P2 – O senhor acha que é um problema pro próximo governo? E a tarifa, o preço continua altíssimo.
R – O preço continua discutindo se é, se passa se não passa, existe uma coisa aí chamada MAI, que é um mercado atacadista. Então esse é um dos grandes problemas do governo do Lula, é ter uma pessoa competente no Ministério de Minas e Energia e o governo todo considerar isso, porque é um dos grandes problemas, porque esse ano tá chovendo razoavelmente, ele vai ter o ano de 2003 pra resolver isso, ele não vai ter uma crise em 2003, no meu julgamento e no julgamento de outras pessoas, mais pra frente, não sabe. Então, tem que ver.
P/1 – A população não voltou a consumir como antes?
R – Não voltou porque aprendeu a fazer economia. Tinha muita gente que usava lâmpadas incandescentes de 100 watts, 150 watts, tinha gente que tinha quatro, cinco televisões dentro de casa, então aprendeu que isso custa dinheiro. Até a empregada tem. É um direito da empregada ter, tudo bem, a minha empregada tinha e ela mesma comprou um freezer, então já não dava tanto assim, de repente o pessoal descobriu que eletricidade não nasce na tomada, ela vem lá de Itaipu ou não sei da onde.
P/1 – Agora, sempre se falou em economizar energia, mas nunca teve a necessidade.
R – Nunca teve porque a necessidade era barata. Agora, quando a eletricidade é cara, o pessoal economiza.
P/1 – E paga multa.
R – Paga porque paga a conta, então isso não tem muito a ver diretamente com Itaipu, mas Itaipu foi uma estrela que salvou a situação. Porque no momento o único rio que era regulado e a única Usina que não deu defeito, foi Itaipu. No momento que nós estávamos construindo Itaipu, houve um monte de gente contra, “É uma Usina inútil, grande demais, é uma obra faraônica”, você imagina, faraônica são as pirâmides que não servem pra nada, só pra botar o rei lá, o faraó, mas uma Usina dessa maravilhosa, que produz toda essa energia, muito mais barata que a Usina térmica, né, quisera um dos homens de Itaipu vivos pra ver o efeito que teve isso, agora nessa hora, os críticos todos calaram, foram xingar outras coisas.
P2 – Essa é uma pergunta que eu gostaria de fazer, é mais barato fazer uma hidrelétrica do que usar uma eólica, solar, o custo-benefício.

**********

* _LISTA DE EXERCÍCIOS_
a - Reproduza da entrevista tudo o que vai desde "R – Paga porque" até "xingar outras coisas.".
b - Responda com base na entrevista:
(i) Segundo o entrevistado, que ano o governo Lula terá para resolver o problema?
(ii) De quantos watts eram as lâmpadas incandescentes que muita gente usava?
(iii) Que aparelho a empregada do entrevistado comprou?

[Registros brutos]
**********

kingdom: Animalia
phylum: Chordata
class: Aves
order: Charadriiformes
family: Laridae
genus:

**********

* _RESPOSTAS ABAIXO_
a -
R – Paga porque paga a conta, então isso não tem muito a ver diretamente com Itaipu, mas Itaipu foi uma estrela que salvou a situação. Porque no momento o único rio que era regulado e a única Usina que não deu defeito, foi Itaipu. No momento que nós estávamos construindo Itaipu, houve um monte de gente contra, “É uma Usina inútil, grande demais, é uma obra faraônica”, você imagina, faraônica são as pirâmides que não servem pra nada, só pra botar o rei lá, o faraó, mas uma Usina dessa maravilhosa, que produz toda essa energia, muito mais barata que a Usina térmica, né, quisera um dos homens de Itaipu vivos pra ver o efeito que teve isso, agora nessa hora, os críticos todos calaram, foram xingar outras coisas.

b -
(i) O ano de 2003.
(ii) De 100 watts e de 150 watts.
(iii) Um freezer.